This post is a little long, so bear with me. I'm looking for some advice on the future as well as dealing with problems from the past. So I guess you need the background info on me:
I need some help dealing with past issues, and I'm not sure how. Just get over it? See a therapist? I don't know. But I'm still filled with anger and hate. Don't want it... but its just there you know? I need to get rid of it because its not who I want to be and right now its really acting like a block that I can't seem to overcome.
My motivation and general spirit has been in the dumps lately, mostly because I keep thinking about this sh*t.
Anyways, that's the short story. There's more stupid bull****, but I didn't think it necessary to include it.I'm Canadian, raised in the GTA but I'm an immigrant. English is my main language now but it wasn't always that way. I didn't ever fit in with kids at my school, and it didn't help that my parents always moved around the damn city. My dad's an *******, and the most negative person I know. He's the very definition of an AFC, mostly due to his temper (*****es more than my grandma used to) and apathy about everything including me. You would think I'd be left to my own doing but no, add in over-protectiveness on top of that. When I was a kid I never did any sports, after school activities, allowed to hang out with friends from school... etc. All I got was TV, my homework, and yelling. I never really had a "dad", more like a mom and a b*tchy useless mom.
I got very good at the homework because it was somewhat interesting to me, especially the sciences. Unfortunately, as a person I became very angry, and somewhat antisocial well through high school since I was always playing catchup with the social game. I got wise during high school and slowly made some progress... which I'm still working on to this day. Late during high school I attended some Tae Kwon Do and some Track and Field... since I always wanted to do some sports. This fixed up my physique a little bit. I went from an asthmatic, chubby kid, to a leaner, skinny fat young man with damn good stamina (mostly because of family genetics) but still a poor appearance.

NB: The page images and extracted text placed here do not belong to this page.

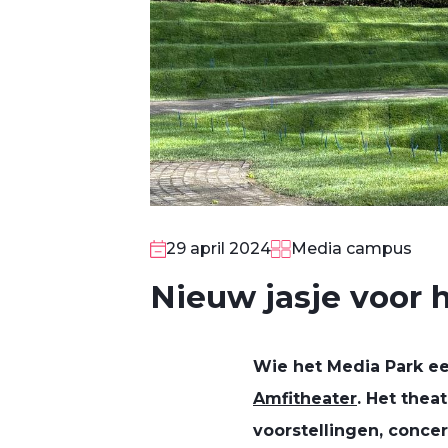
29 april 2024
Media campus
Nieuw jasje voor 
Wie het Media Park ee
Amfitheater
. Het thea
voorstellingen, conce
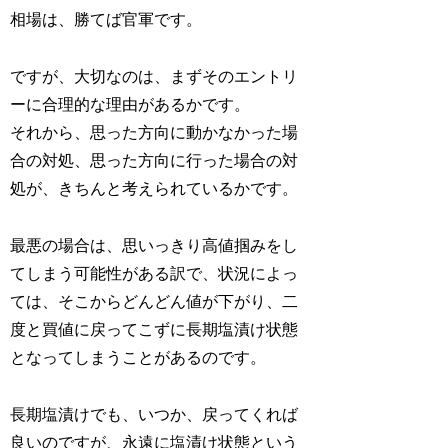
相場は、勝てば官軍です。
ですが、大切なのは、まずそのエントリ
ーに合理的な理由があるかです。
それから、思った方向に動かなかった場
合の対処、思った方向に行った場合の対
処が、きちんと考えられているかです。
最悪の場合は、思いっきり高値掴みをし
てしまう可能性がある訳で、状況によっ
ては、そこからどんどん値が下がり、二
度と買値に戻ってこずに長期塩漬け状態
となってしまうことがあるのです。
長期塩漬けでも、いつか、戻ってくれば
良いのですが、永遠に塩漬け状態という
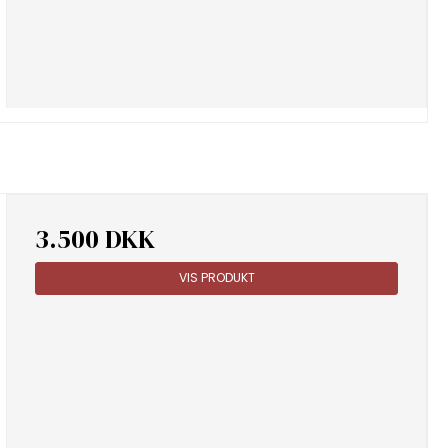
3.500 DKK
VIS PRODUKT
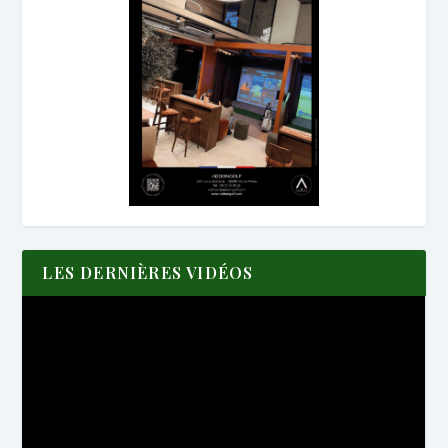
LES DERNIÈRES VIDÉOS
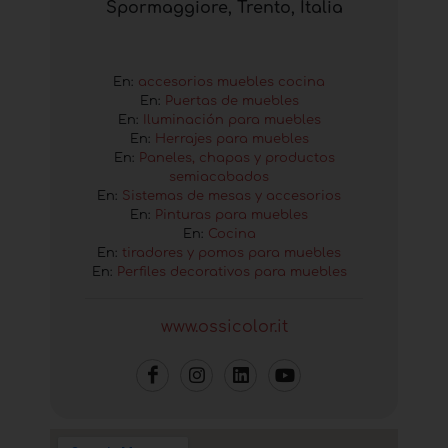
Spormaggiore, Trento, Italia
En:
accesorios muebles cocina
En:
Puertas de muebles
En:
Iluminación para muebles
En:
Herrajes para muebles
En:
Paneles, chapas y productos
semiacabados
En:
Sistemas de mesas y accesorios
En:
Pinturas para muebles
En:
Cocina
En:
tiradores y pomos para muebles
En:
Perfiles decorativos para muebles
www.ossicolor.it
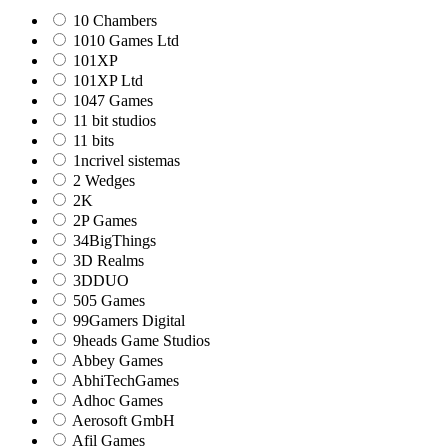
10 Chambers
1010 Games Ltd
101XP
101XP Ltd
1047 Games
11 bit studios
11 bits
1ncrivel sistemas
2 Wedges
2K
2P Games
34BigThings
3D Realms
3DDUO
505 Games
99Gamers Digital
9heads Game Studios
Abbey Games
AbhiTechGames
Adhoc Games
Aerosoft GmbH
Afil Games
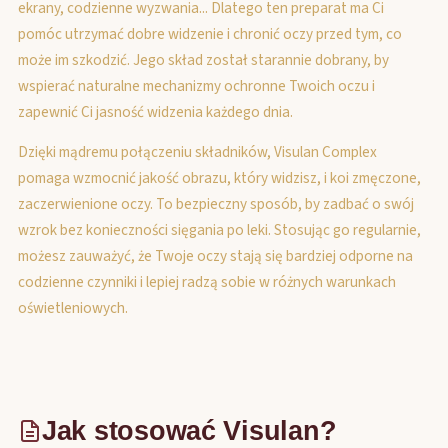
ekrany, codzienne wyzwania... Dlatego ten preparat ma Ci
pomóc utrzymać dobre widzenie i chronić oczy przed tym, co
może im szkodzić. Jego skład został starannie dobrany, by
wspierać naturalne mechanizmy ochronne Twoich oczu i
zapewnić Ci jasność widzenia każdego dnia.
Dzięki mądremu połączeniu składników, Visulan Complex
pomaga wzmocnić jakość obrazu, który widzisz, i koi zmęczone,
zaczerwienione oczy. To bezpieczny sposób, by zadbać o swój
wzrok bez konieczności sięgania po leki. Stosując go regularnie,
możesz zauważyć, że Twoje oczy stają się bardziej odporne na
codzienne czynniki i lepiej radzą sobie w różnych warunkach
oświetleniowych.
Jak stosować Visulan?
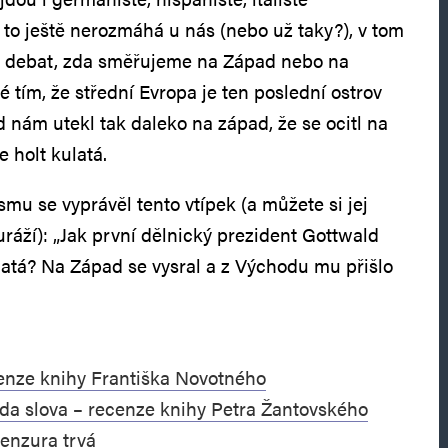
 to ještě nerozmáhá u nás (nebo už taky?), v tom
h debat, zda směřujeme na Západ nebo na
né tím, že střední Evropa je ten poslední ostrov
 nám utekl tak daleko na západ, že se ocitl na
 holt kulatá.
u se vyprávěl tento vtípek (a můžete si jej
 uráží): „Jak první dělnický prezident Gottwald
latá? Na Západ se vysral a z Východu mu přišlo
cenze knihy Františka Novotného
da slova – recenze knihy Petra Žantovského
enzura trvá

After high school, I attended a local, and pretty damn good University for Biochemistry, long enough to figure out that it wasn't for me no matter how much I like the sciences. I had a good time, got to be more social and finally calmed down a little bit. Attended rowing this time as a sport. By this point I was more successful with women, but it never really lasted long with any one probably because I didn't have that social life that I should have welcomed them into. Had friends, but never a busy social life. I still felt like an ******* and hated myself for it.
During the summers while off University I worked at a local food and hospitality company operating on the lake. I was a tour guide (on a boat), bartender, and server depending on what was needed. This helped me with my public speaking and generally socializing. I was less afraid.
Anyways, I quit University after I wanted to do something more with my life. So I enrolled in a local college for Business Finance which I'm still finishing. Right now my grades are pretty good, I have a few more courses to take and I get my diploma, then I can get my certifications. I'm calmer with women and people in general. I'm almost the social guy now, but I still make alot of mistakes with people. I have more courage to go out and do things, but monumentally **** them up for the most part because I haven't yet developed that social instinct.
The girls I interact with now are much higher quality, but I still can't seem to keep them around for long. Last one I lost in part due to my impatience and temper and she was a hell of a girl.
I need some help dealing with past issues, and I'm not sure how. Just get over it? See a therapist? I don't know. But I'm still filled with anger and hate. Don't want it... but its just there you know? I need to get rid of it because its not who I want to be and right now its really acting like a block that I can't seem to overcome.
My motivation and general spirit has been in the dumps lately, mostly because I keep thinking about this sh*t.